"""

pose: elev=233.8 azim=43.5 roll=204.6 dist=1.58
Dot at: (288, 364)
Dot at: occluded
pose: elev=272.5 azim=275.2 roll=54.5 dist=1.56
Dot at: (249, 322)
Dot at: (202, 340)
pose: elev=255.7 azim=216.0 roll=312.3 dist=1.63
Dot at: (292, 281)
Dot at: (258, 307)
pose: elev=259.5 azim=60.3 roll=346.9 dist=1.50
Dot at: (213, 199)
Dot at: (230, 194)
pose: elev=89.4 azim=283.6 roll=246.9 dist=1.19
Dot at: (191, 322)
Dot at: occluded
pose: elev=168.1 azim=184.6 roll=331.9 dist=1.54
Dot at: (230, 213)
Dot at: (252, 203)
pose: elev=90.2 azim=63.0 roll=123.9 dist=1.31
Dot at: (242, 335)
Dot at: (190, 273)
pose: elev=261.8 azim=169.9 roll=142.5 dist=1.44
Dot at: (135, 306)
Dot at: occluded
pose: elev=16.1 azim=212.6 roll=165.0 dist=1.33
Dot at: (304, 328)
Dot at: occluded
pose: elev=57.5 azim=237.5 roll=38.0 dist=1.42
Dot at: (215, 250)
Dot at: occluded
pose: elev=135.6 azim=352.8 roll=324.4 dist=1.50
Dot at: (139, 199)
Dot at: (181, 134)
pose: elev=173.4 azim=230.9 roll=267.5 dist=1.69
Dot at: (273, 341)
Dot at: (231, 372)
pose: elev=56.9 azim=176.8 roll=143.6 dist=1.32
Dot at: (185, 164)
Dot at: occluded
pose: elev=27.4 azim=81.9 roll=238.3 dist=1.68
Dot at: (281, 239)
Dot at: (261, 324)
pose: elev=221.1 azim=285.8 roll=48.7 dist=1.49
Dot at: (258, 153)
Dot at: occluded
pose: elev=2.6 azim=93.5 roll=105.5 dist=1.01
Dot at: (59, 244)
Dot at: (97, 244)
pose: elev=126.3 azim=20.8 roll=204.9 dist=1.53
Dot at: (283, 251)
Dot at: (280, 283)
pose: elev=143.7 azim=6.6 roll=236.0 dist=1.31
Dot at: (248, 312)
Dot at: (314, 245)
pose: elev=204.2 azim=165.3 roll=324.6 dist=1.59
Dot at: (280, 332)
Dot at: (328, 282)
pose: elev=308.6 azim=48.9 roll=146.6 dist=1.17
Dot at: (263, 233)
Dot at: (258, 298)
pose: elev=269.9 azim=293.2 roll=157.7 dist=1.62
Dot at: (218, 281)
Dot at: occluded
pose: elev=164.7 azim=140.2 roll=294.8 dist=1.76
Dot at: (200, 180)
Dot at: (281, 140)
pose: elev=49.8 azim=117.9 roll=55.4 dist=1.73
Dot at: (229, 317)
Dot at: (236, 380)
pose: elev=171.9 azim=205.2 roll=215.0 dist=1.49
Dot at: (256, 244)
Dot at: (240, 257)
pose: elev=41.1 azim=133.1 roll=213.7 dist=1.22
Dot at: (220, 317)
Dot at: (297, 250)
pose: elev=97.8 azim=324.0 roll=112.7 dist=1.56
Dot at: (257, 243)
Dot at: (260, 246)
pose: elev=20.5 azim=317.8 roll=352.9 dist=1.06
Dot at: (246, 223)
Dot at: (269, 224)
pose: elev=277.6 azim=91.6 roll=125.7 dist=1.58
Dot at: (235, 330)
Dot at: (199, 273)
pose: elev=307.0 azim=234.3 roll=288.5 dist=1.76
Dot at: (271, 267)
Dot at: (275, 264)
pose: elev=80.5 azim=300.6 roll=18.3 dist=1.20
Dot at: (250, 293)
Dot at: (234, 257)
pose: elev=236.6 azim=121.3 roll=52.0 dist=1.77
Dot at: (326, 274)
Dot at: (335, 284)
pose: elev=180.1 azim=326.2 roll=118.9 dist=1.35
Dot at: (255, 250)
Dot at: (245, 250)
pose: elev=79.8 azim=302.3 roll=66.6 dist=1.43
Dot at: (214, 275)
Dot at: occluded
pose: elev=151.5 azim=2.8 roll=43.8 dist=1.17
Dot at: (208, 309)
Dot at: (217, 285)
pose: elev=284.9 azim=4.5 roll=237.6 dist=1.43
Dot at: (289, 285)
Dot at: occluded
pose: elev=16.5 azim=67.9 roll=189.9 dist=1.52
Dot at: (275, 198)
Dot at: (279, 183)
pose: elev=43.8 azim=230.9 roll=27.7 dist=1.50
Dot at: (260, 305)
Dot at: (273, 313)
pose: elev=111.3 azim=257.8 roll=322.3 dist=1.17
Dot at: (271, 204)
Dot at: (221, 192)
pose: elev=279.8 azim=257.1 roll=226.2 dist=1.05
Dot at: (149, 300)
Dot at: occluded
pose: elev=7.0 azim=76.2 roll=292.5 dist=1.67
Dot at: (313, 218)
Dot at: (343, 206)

"""

* _THE REQUEST_:
Copy every line of the material above, unchanged and in the same order.

* _WRITTEN ANSWER_:
pose: elev=233.8 azim=43.5 roll=204.6 dist=1.58
Dot at: (288, 364)
Dot at: occluded
pose: elev=272.5 azim=275.2 roll=54.5 dist=1.56
Dot at: (249, 322)
Dot at: (202, 340)
pose: elev=255.7 azim=216.0 roll=312.3 dist=1.63
Dot at: (292, 281)
Dot at: (258, 307)
pose: elev=259.5 azim=60.3 roll=346.9 dist=1.50
Dot at: (213, 199)
Dot at: (230, 194)
pose: elev=89.4 azim=283.6 roll=246.9 dist=1.19
Dot at: (191, 322)
Dot at: occluded
pose: elev=168.1 azim=184.6 roll=331.9 dist=1.54
Dot at: (230, 213)
Dot at: (252, 203)
pose: elev=90.2 azim=63.0 roll=123.9 dist=1.31
Dot at: (242, 335)
Dot at: (190, 273)
pose: elev=261.8 azim=169.9 roll=142.5 dist=1.44
Dot at: (135, 306)
Dot at: occluded
pose: elev=16.1 azim=212.6 roll=165.0 dist=1.33
Dot at: (304, 328)
Dot at: occluded
pose: elev=57.5 azim=237.5 roll=38.0 dist=1.42
Dot at: (215, 250)
Dot at: occluded
pose: elev=135.6 azim=352.8 roll=324.4 dist=1.50
Dot at: (139, 199)
Dot at: (181, 134)
pose: elev=173.4 azim=230.9 roll=267.5 dist=1.69
Dot at: (273, 341)
Dot at: (231, 372)
pose: elev=56.9 azim=176.8 roll=143.6 dist=1.32
Dot at: (185, 164)
Dot at: occluded
pose: elev=27.4 azim=81.9 roll=238.3 dist=1.68
Dot at: (281, 239)
Dot at: (261, 324)
pose: elev=221.1 azim=285.8 roll=48.7 dist=1.49
Dot at: (258, 153)
Dot at: occluded
pose: elev=2.6 azim=93.5 roll=105.5 dist=1.01
Dot at: (59, 244)
Dot at: (97, 244)
pose: elev=126.3 azim=20.8 roll=204.9 dist=1.53
Dot at: (283, 251)
Dot at: (280, 283)
pose: elev=143.7 azim=6.6 roll=236.0 dist=1.31
Dot at: (248, 312)
Dot at: (314, 245)
pose: elev=204.2 azim=165.3 roll=324.6 dist=1.59
Dot at: (280, 332)
Dot at: (328, 282)
pose: elev=308.6 azim=48.9 roll=146.6 dist=1.17
Dot at: (263, 233)
Dot at: (258, 298)
pose: elev=269.9 azim=293.2 roll=157.7 dist=1.62
Dot at: (218, 281)
Dot at: occluded
pose: elev=164.7 azim=140.2 roll=294.8 dist=1.76
Dot at: (200, 180)
Dot at: (281, 140)
pose: elev=49.8 azim=117.9 roll=55.4 dist=1.73
Dot at: (229, 317)
Dot at: (236, 380)
pose: elev=171.9 azim=205.2 roll=215.0 dist=1.49
Dot at: (256, 244)
Dot at: (240, 257)
pose: elev=41.1 azim=133.1 roll=213.7 dist=1.22
Dot at: (220, 317)
Dot at: (297, 250)
pose: elev=97.8 azim=324.0 roll=112.7 dist=1.56
Dot at: (257, 243)
Dot at: (260, 246)
pose: elev=20.5 azim=317.8 roll=352.9 dist=1.06
Dot at: (246, 223)
Dot at: (269, 224)
pose: elev=277.6 azim=91.6 roll=125.7 dist=1.58
Dot at: (235, 330)
Dot at: (199, 273)
pose: elev=307.0 azim=234.3 roll=288.5 dist=1.76
Dot at: (271, 267)
Dot at: (275, 264)
pose: elev=80.5 azim=300.6 roll=18.3 dist=1.20
Dot at: (250, 293)
Dot at: (234, 257)
pose: elev=236.6 azim=121.3 roll=52.0 dist=1.77
Dot at: (326, 274)
Dot at: (335, 284)
pose: elev=180.1 azim=326.2 roll=118.9 dist=1.35
Dot at: (255, 250)
Dot at: (245, 250)
pose: elev=79.8 azim=302.3 roll=66.6 dist=1.43
Dot at: (214, 275)
Dot at: occluded
pose: elev=151.5 azim=2.8 roll=43.8 dist=1.17
Dot at: (208, 309)
Dot at: (217, 285)
pose: elev=284.9 azim=4.5 roll=237.6 dist=1.43
Dot at: (289, 285)
Dot at: occluded
pose: elev=16.5 azim=67.9 roll=189.9 dist=1.52
Dot at: (275, 198)
Dot at: (279, 183)
pose: elev=43.8 azim=230.9 roll=27.7 dist=1.50
Dot at: (260, 305)
Dot at: (273, 313)
pose: elev=111.3 azim=257.8 roll=322.3 dist=1.17
Dot at: (271, 204)
Dot at: (221, 192)
pose: elev=279.8 azim=257.1 roll=226.2 dist=1.05
Dot at: (149, 300)
Dot at: occluded
pose: elev=7.0 azim=76.2 roll=292.5 dist=1.67
Dot at: (313, 218)
Dot at: (343, 206)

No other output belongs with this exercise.